» TASK ITEM
Set down exactly the lines in the entries below, from the line containing "Before signing off the asset, enter the temperature" through the last line of the entries, with both ends included.

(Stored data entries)
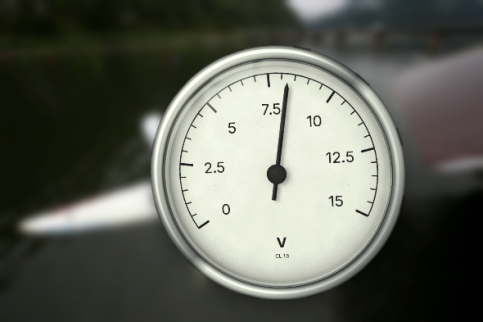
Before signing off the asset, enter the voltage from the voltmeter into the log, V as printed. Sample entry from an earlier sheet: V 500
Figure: V 8.25
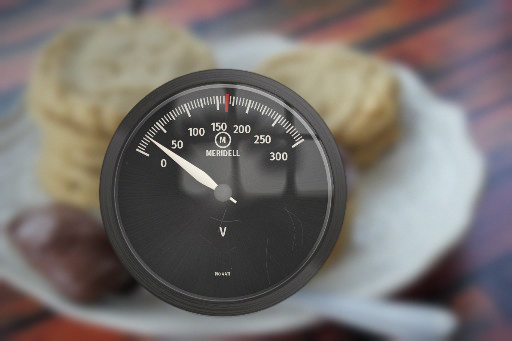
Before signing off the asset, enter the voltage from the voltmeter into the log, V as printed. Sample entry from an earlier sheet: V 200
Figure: V 25
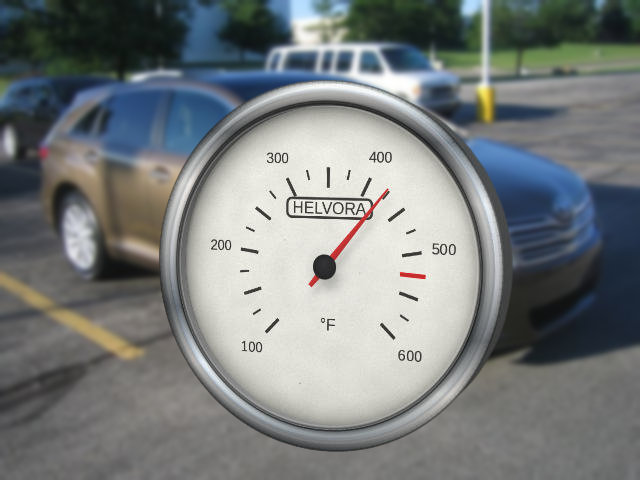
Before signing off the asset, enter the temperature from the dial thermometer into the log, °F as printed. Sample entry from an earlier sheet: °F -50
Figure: °F 425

» ANSWER FOR THE TASK
Before signing off the asset, enter the temperature from the dial thermometer into the log, °F as printed. Sample entry from an earlier sheet: °F -50
Figure: °F 425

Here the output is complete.